The following stories of our families’ successes are intended to raise awareness about the issue of family homelessness and to show what Housing Families is doing to create positive change in the lives of families in need.
“Homeless parents tell their stories not because it is easy to do and not because they seek sympathy, but because their voices are a necessary informer to an intelligently transformed system that is both morally and economically sound.
Revealing such personal information is never an easy task to take on. However, we know that these stories must be told in order to reach beyond the perceptions of a ‘typical homeless person’ […]”
--Diane Sullivan, Homes for Families Policy Director and former Housing Families client
Several years ago, Najya and her now 8-year-old daughter Sadai became homeless. The loss of her job and high market rent threatened to derail Najya’s goal of self-sufficiency. The two entered into Housing Families’ transitional shelter program. Najya reflects on her experience, saying, “Homelessness was one of the most difficult situations I have ever dealt with. Even more traumatic was the hopelessness I felt. I was devastated, withdrawn and embarrassed to let anyone know about my situation.”
With the help of HFI staff, Najya and Sadai were able to move from transitional housing into a new apartment in Housing Families’ affordable rental development. In 2004, Najya was awarded a scholarship through One Family, Scholars, a program that helps women with children to pursue a higher education, as well as another scholarship for residents of affordable housing through the MA Housing Investment Corporation.
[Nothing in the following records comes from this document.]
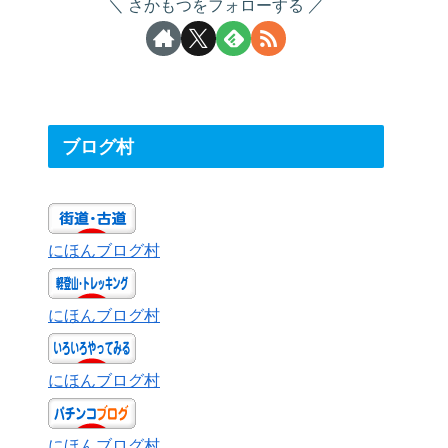
さかもつをフォローする
ブログ村
にほんブログ村
にほんブログ村
にほんブログ村
にほんブログ村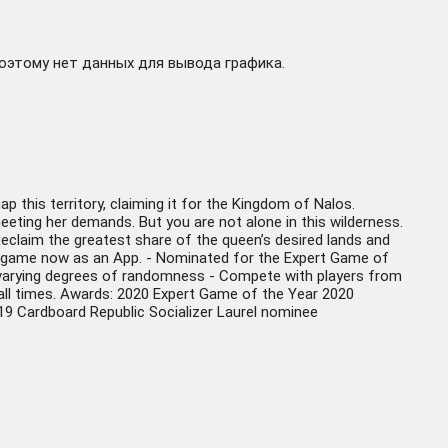
поэтому нет данных для вывода графика.
 this territory, claiming it for the Kingdom of Nalos.
eeting her demands. But you are not alone in this wilderness.
Reclaim the greatest share of the queen’s desired lands and
rite game now as an App. - Nominated for the Expert Game of
h varying degrees of randomness - Compete with players from
 all times. Awards: 2020 Expert Game of the Year 2020
Cardboard Republic Socializer Laurel nominee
She cross-registered for classes at Bunker Hill Community College and Roxbury Community College. In 2008, she was accepted into her dream school, Emerson College, and is now working to pursue a career in Multimedia Broadcast Journalism. She will graduate in May 2011.
Najya says of her work with HFI, “The help we received and continue to receive from Housing Families has helped to accelerate the constructive changes in my life, and I know I am taking positive steps toward my aspirations.” She adds, “I would not be where I am today if it weren’t for others helping me throughout my journey.” In sharing her story, Najya continues to advocate for homeless and low-income families. She has also worked with Emerson College to help other students access additional funding to achieve their higher education goals.
Najya and her daughter, Sadai
“Anna” and her partner become homeless one month after their son “Brian” was born. Her job did not offer maternity benefits and her partner become solely responsible for paying the bills. Then, their apartment was deemed incompliant with health regulations, and they were forced to leave. The family entered into Housing Families’ transitional shelter program. Anna found HFI staff welcoming and helpful, “We could tell they really cared and tried to help us to the best of their ability to access housing that we could afford.”
Anna and her family transitioned into HFI permanent housing, where they have been stably housed for 2 years. Throughout her time living in shelter and thereafter, Anna concentrated her efforts on completing her Bachelor’s Degree in Criminal Justice. She says, “Through all of the struggles of being homeless, I managed to stay focused in school. My goal is to be a police officer to help people get their lives back on the right path.”